At first, the program seemed potentially voyeuristic, as the camera tracked the severely discolored, sore-ridden face – his head long ago gone hairless – of one of Britain’s most fondly regarded TV and stage actors. Then, as Eddington spoke, all doubts were dispelled: Not only was the actor unusually lucid about topics ranging from his fractious family background and his embrace of both Quakerism and pacifism to the bewildering course of his disease, but his utterly unaffected modesty and eloquence began to exert a power all their own.

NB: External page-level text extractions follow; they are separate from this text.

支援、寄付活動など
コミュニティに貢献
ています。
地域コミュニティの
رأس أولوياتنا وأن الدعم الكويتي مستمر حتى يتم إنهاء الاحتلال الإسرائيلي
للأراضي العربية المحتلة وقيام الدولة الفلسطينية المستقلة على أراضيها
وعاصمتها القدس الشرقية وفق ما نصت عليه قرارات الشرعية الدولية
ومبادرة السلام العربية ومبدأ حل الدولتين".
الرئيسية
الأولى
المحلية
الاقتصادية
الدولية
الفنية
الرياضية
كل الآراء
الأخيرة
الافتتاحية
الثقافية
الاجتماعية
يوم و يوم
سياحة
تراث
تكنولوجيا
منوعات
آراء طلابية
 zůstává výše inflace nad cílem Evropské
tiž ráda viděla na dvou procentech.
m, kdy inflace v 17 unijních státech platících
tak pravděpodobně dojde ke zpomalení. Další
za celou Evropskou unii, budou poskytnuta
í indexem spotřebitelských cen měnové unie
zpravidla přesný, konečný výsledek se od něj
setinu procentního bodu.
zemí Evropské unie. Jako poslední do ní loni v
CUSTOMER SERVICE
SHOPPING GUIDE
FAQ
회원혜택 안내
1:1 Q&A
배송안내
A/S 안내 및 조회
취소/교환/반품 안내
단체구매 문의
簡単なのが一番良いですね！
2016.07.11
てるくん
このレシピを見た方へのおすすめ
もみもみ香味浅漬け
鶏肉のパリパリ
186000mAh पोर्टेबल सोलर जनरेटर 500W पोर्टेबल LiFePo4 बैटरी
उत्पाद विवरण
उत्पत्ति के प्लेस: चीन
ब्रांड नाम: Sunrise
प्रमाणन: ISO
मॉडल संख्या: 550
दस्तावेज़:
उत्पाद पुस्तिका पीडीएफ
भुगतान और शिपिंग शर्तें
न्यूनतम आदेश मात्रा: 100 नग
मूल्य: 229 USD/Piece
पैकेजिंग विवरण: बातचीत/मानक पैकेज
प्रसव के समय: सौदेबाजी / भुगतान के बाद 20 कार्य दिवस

Asked by interviewer Jeremy Isaacs what he wanted for an epitaph, Eddington replied, “I think I would like it to be,” He did very little harm’ – and that’s not easy, because so many people do.” One approached the program wondering whether one could watch without looking away, and ended up mesmerized.
I don’t know how Eddington survived the ravages of an illness whose ongoing effects were at every moment apparent during the program. (“There is no alternative,” was Eddington’s own comment on the topic.) But I do know that something about his shining, clear eyes spoke of a humanity beyond the pain, which must be the most eloquent bequest this much-loved actor- indeed, anyone- could leave behind.